Fern Knight: Fern Knight

Fern Knight
Fern Knight
VHF Records
2008-05-06

For five years, Margaret Wienk has been telling a story, and loyal listeners have followed her into the lush fantasy world she has created, getting lost among the twisting melodies and alluring imagery that called out like a mysterious thicket of dark woods, emanating both a natural beauty and sinister aura that are impossible to resist. On her third album, the self-titled Fern Knight, it sounds for the first time like she’s willing to emerge from that fantasy and set foot on familiar ground, though she brings much of that compelling dryadic spirit out with her.

Fern Knight has been Wienk’s vehicle since 2003, when she and collaborator Mike Corcoran released Seven Years for Severed Limbs, a sleeper masterpiece that introduced the group’s dark, gothic folk intentions. Fern Knight draws much from the British folk of artists like Pentangle or Vashti Bunyan, whose music has a decidedly Celtic or medieval feel. It identifies with nature and with earthy themes that border on pagan, but ultimately the music is an evocation of feeling and emotion rather than a particular set of dogmas. Simply put, it is beautiful music that draws energy from the landscape and fires the imagination with its elegantly constructed melodies and poetic lyrics.

Fern Knight begins with “Bemused”, a song drenched in cascading harp and sharp yet subtle stabs of acid guitar. It inaugurates the first of the album’s three segments, this one still deep within Wienk’s fairy tale, and it’s impossible not to be entranced by the song’s charms. Listening to her sweetly sing the song’s closing mantra, “lapping sea foam with your fingers that stretch the circumference around”, as her voice overlaps and harmonizes with itself, it feels as if the song is plummeting downward, pulling the listener down the rabbit hole. “Silver Fox” and “Sundew” follow with equally delightful excursions into the fantasy. The band is at its finest here, as members Jesse Sparhawk, Jim Ayre, and James Wolf create a solid foundation of sounds, blending the electric with the acoustic and threading neatly with Wienk’s arrangements for strings.

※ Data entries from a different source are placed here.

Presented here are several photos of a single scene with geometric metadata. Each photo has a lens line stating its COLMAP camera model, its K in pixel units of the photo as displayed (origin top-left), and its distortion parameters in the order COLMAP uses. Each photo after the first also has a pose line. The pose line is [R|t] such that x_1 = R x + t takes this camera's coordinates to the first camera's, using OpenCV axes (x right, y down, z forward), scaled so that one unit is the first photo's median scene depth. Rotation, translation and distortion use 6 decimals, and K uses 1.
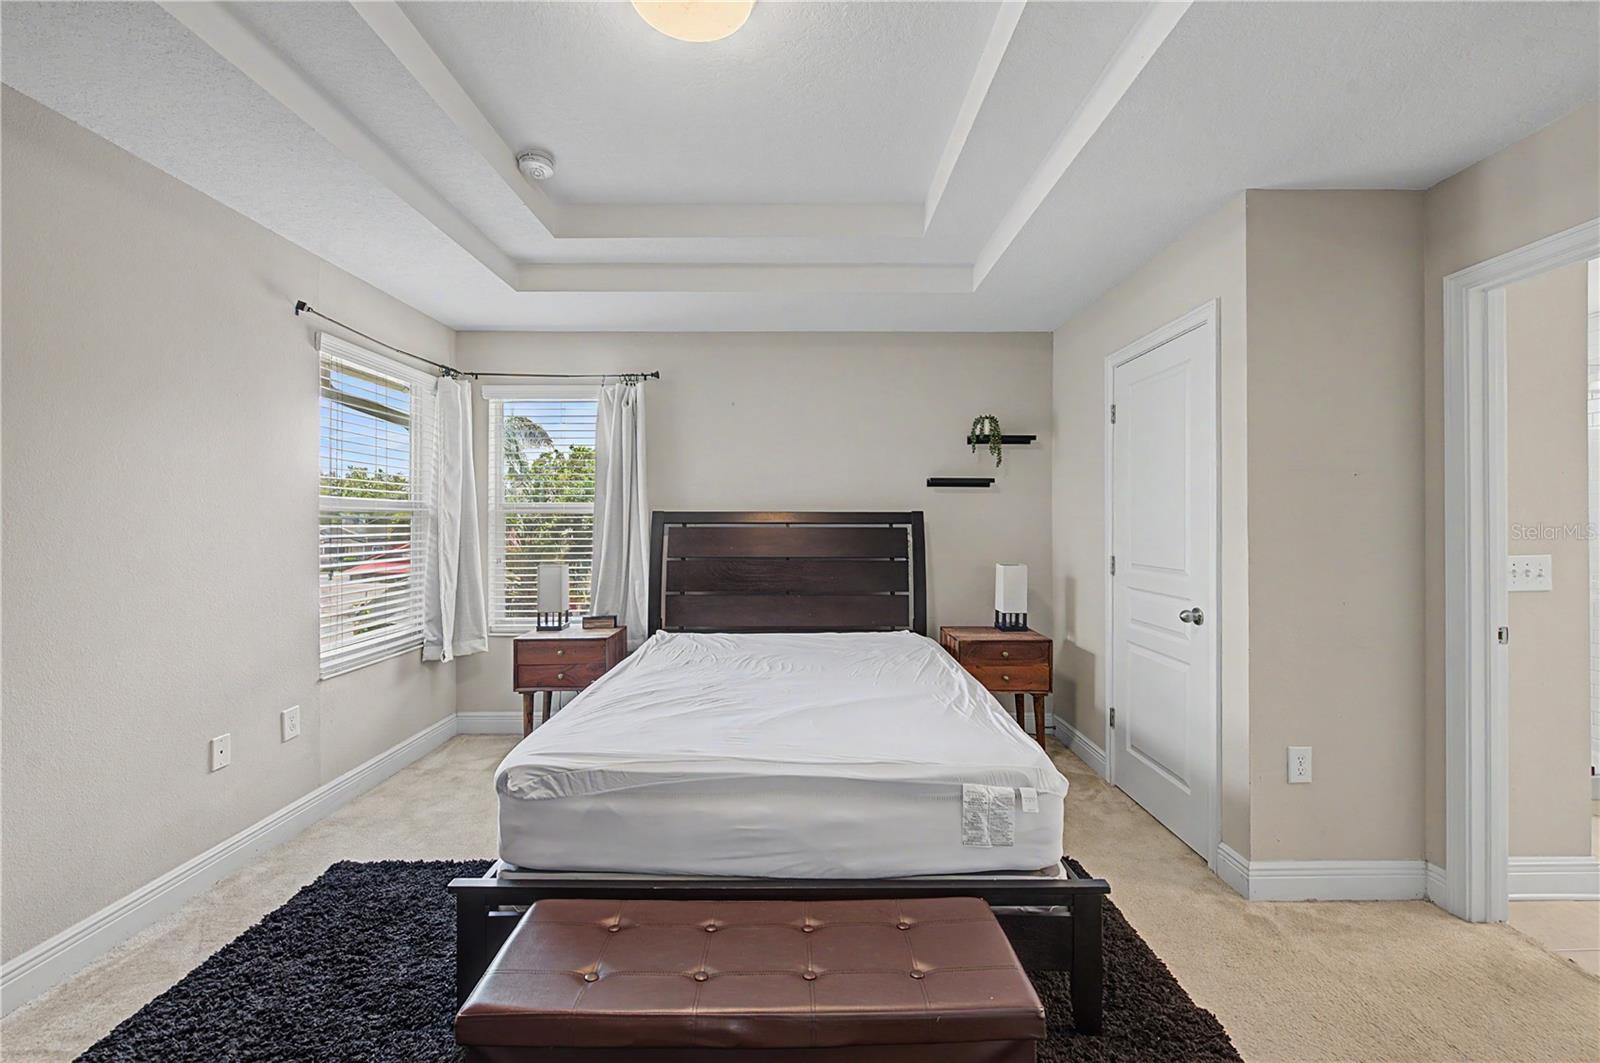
lens RADIAL K [[636.7, 0, 801.4], [0, 636.7, 521.1], [0, 0, 1]] dist [-0.000353, -0.000527]
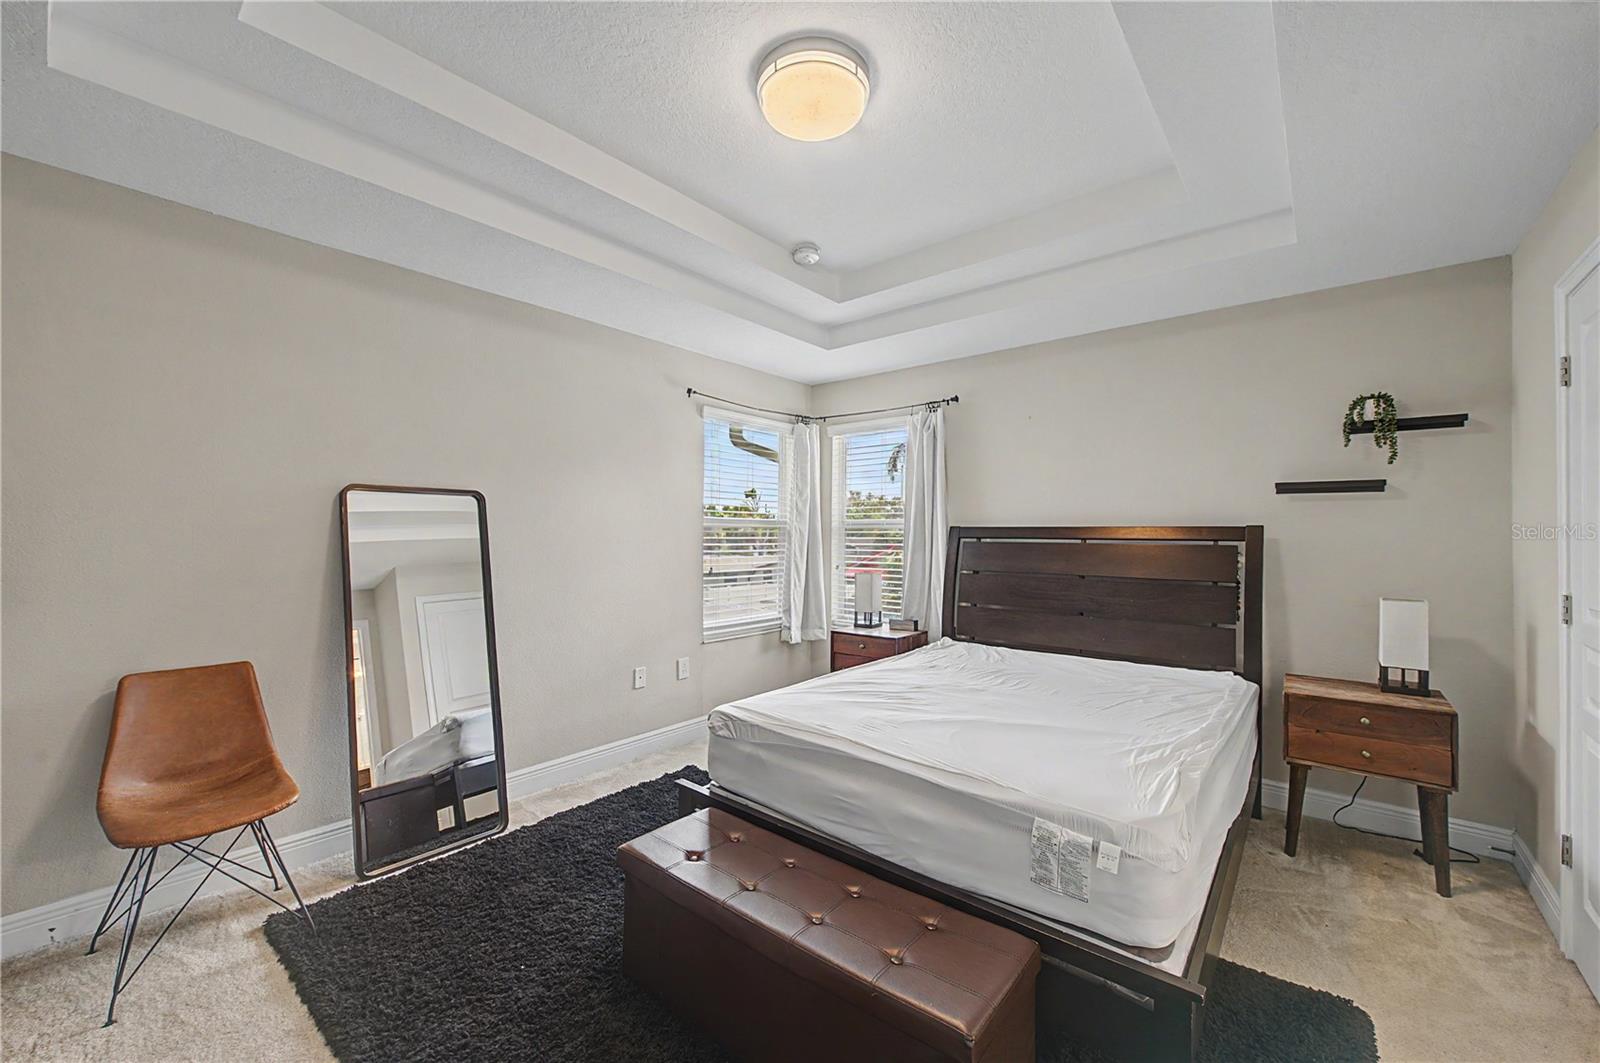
lens RADIAL K [[627.6, 0, 799.7], [0, 627.6, 527.6], [0, 0, 1]] dist [-0.001013, -0.000581]
pose [[0.763996, -0.002057, -0.645218, 0.269747], [-0.005635, 0.999935, -0.009861, -0.001783], [0.645197, 0.011170, 0.763935, 0.028880]]
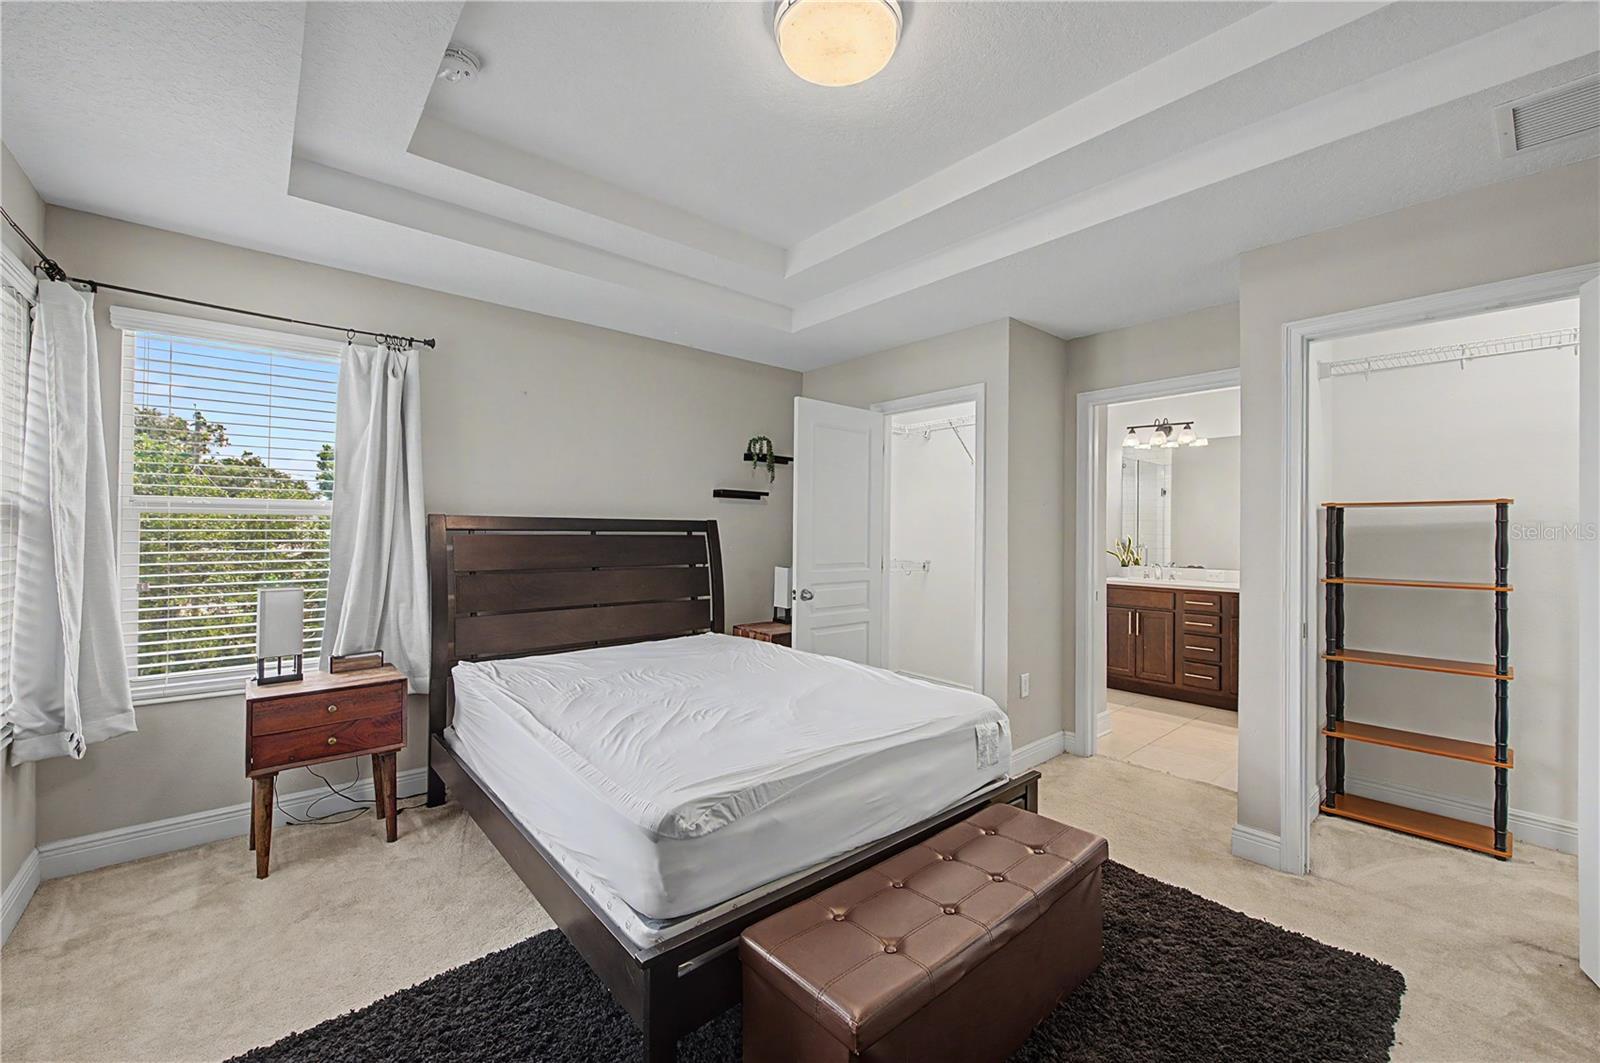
lens RADIAL K [[631.6, 0, 801.7], [0, 631.6, 528.9], [0, 0, 1]] dist [-0.000907, -0.001026]
pose [[0.759533, 0.008173, 0.650417, -0.416242], [-0.010129, 0.999948, -0.000736, -0.001152], [-0.650390, -0.006029, 0.759577, 0.101730]]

The album’s second segment is where Fern Knight enters the real world, with a travelogue triptych that honors particular landmarks. “Synge’s Chair” and “Loch Na Fooey” are songs for the west of Ireland, the former detailing an unfruitful trip to discover the favorite spot of playwright John Millington Synge on the Aran Island of Inishmaan, the latter hailing a body of water in County Galway. “Hawk Mountain” describes the eponymous sanctuary in the Pennsylvanian Appalachians. All of these places represent the margins of civilization, places where the push of civilization butts up against the last outposts of unbridled nature. “Synge’s Chair” captures the gloomy wonder of the stormy Aran Islands, and of Synge’s work in particular, which immortalized the persistent will of the people there, who lived both with and in opposition to the natural forces around them.

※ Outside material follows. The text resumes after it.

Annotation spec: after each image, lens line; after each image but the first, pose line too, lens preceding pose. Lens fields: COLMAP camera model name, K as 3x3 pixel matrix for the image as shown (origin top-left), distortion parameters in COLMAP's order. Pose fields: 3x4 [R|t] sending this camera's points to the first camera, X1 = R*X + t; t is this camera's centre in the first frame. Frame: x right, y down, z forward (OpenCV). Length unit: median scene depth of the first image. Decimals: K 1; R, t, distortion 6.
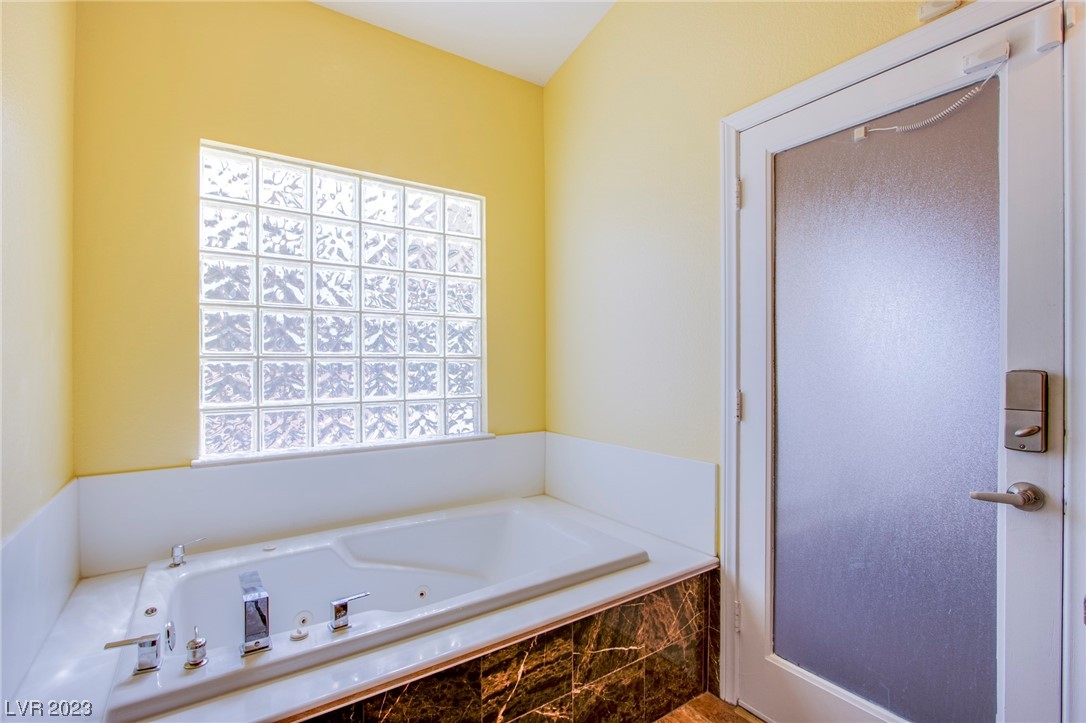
lens RADIAL K [[505.1, 0, 543.0], [0, 505.1, 361.5], [0, 0, 1]] dist [-0.019587, 0.002313]
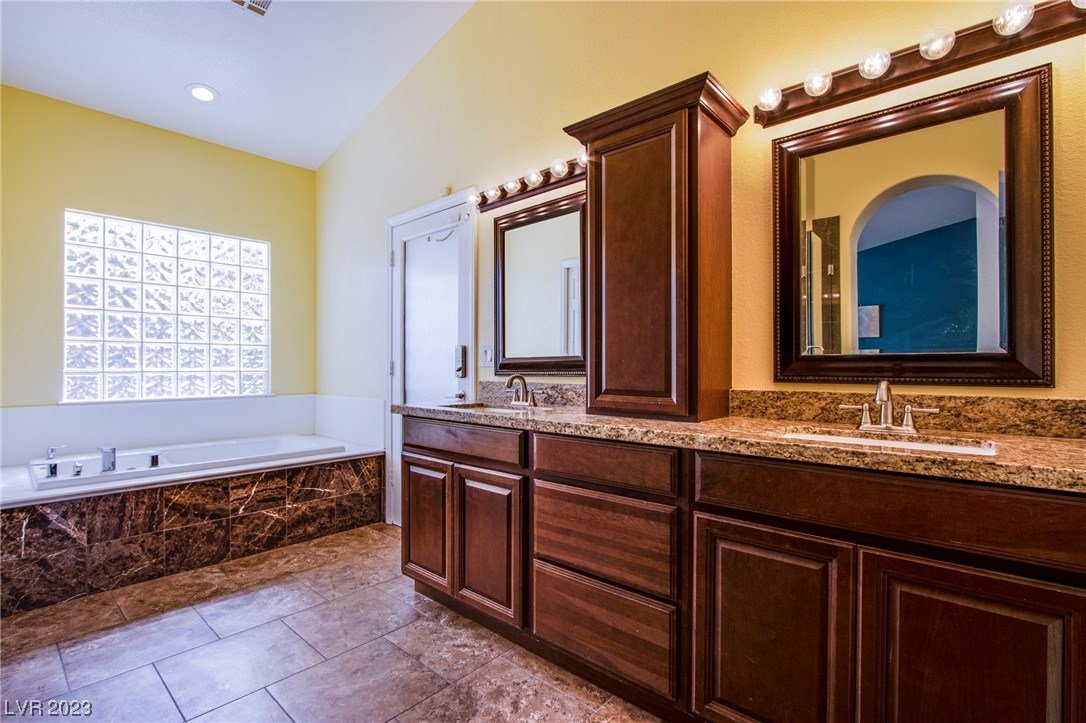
lens RADIAL K [[505.1, 0, 543.0], [0, 505.1, 361.5], [0, 0, 1]] dist [-0.019587, 0.002313]
pose [[0.971904, 0.003955, 0.235343, 0.422310], [-0.002146, 0.999966, -0.007940, 0.065357], [-0.235366, 0.007212, 0.971880, -0.873938]]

The three tracks which close the album comprise the “Magpie Suite”, a work that is a culmination of the progression seen on Fern Knight, where the music departs from fantasy, emerges in the margins, and finally confronts reality. The suite, also written during the trip to Ireland, is a stark meditation on the frightful potential for environmental decay that hangs over our world. It’s an extended keening, in which Wienk looks into a possible future and laments the devastation, with nothing but memories of the vistas that were once so inspiring and uplifting. “All is lost”, she sighs in “Part II”, “All is gone / waking nightmare”. It’s quite dire, a funeral dirge for the Earth. It’s also a reminder that no matter how pleasing it is to indulge in fantasy or escape to the edges of the world, one cannot escape reality and must ultimately take part in its caretaking.

Fern Knight, like most self-titled albums, is in many ways a statement of purpose. It’s a wonderfully full realization of the many aspects of Margaret Wienk’s abilities, as a songwriter, as a musician, and as a storyteller. She’s conscious that great beauty and great darkness often go hand in hand, and deftly balances both throughout her work. On Fern Knight it’s her bright voice that lights the way, and even as the music descends into the depths, that light is never extinguished and makes approaching the darkness far easier.